Huizhou Celebrity --- Hu Shi
Hu Shi was the father of Chinese Renaissance. He even was the teacher of Chairman Mao, because he agreed to allow young Chairman Mao to enter Peking University as an auditor. He was the greatest philosopher, historian, literature master, educationist, diplomatic ambassador, social reformist, and the leader and thought provider of May-fourth Movement in China. He was the multi-cultural learner. In 1910, he entered America for study as a foreign student; totally he studied in Cornell University and Colombia University. He learned from the philosophical master and educationist John Dewey and Hu became Dewey's translator and a lifelong advocate of pragmatic evolutionary change. He returned to lecture in Peking University.
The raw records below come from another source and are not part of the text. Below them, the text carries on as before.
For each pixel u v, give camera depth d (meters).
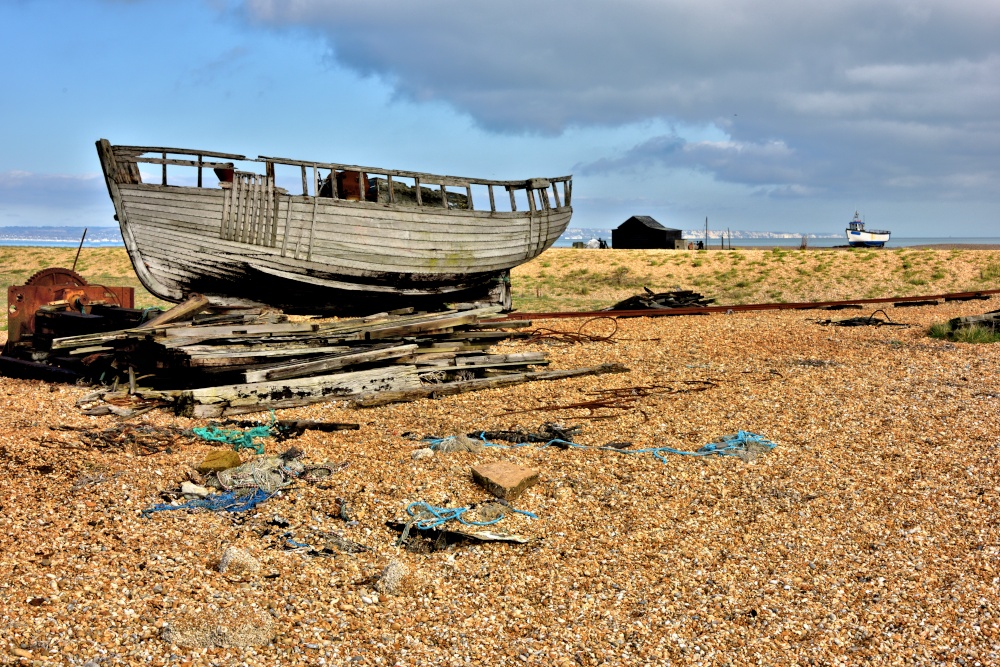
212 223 16.66
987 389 12.25
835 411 11.19
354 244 18.06
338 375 12.32
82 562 6.21
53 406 11.46
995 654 5.20
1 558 6.19
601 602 5.93
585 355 16.66
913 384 12.75
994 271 32.22
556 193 23.05
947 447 9.40
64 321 14.76
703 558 6.66
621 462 9.15
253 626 5.31
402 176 18.61
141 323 14.58
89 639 5.08
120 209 16.41
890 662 5.15
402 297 20.08
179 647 5.08
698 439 10.06
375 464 8.98
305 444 9.81
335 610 5.70
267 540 6.88
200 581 6.00
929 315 22.92
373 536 7.06
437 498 7.96
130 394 12.20
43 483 8.01
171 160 16.38
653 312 24.72
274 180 17.06
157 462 8.90
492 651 5.25
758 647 5.34
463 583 6.22
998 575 6.23
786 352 16.44
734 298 32.16
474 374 14.15
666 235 59.44
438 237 19.38
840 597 5.98
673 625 5.61
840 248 52.41
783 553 6.74
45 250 48.78
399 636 5.39
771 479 8.52
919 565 6.45
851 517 7.46
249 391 11.49
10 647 4.88
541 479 8.59
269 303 18.61
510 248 21.47
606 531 7.23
During his tenure there, he received support from Chen Duxiu, editor of the influential journal New Youth, quickly gaining much attention and influence. Hu soon became one of the leading and influential intellectuals during the May Fourth Movement and later the New Culture Movement. He led China’s thought and elite reform for widely using the colloquial language instead of the classical language. He appealed to writing the modern poem rather than classical poem. Many of his students successively acted as the backbones of China’s politics, academics, education, and military leaders. Many later scholars or master are all his students. During his time, Peking University was in the golden time for its development.
He was very young when he was invited to be the professor of Peking University by Cai Yuanpei , who was another greatest educationist in modern China. Later he experienced the anti-Japanese war in China during the world war two, during this time he was assigned directly by Chiang-Kaishek to be Chinese ambassador in America for getting the governmental support of America. He did a great contribution to China-US diplomatic relationship. After Japan failed in 1945, he was appointed to be the president of Peking University. He took the pragmatism as his academic maxim or doctrine and in 1962 he died in Taiwan at the age of 71.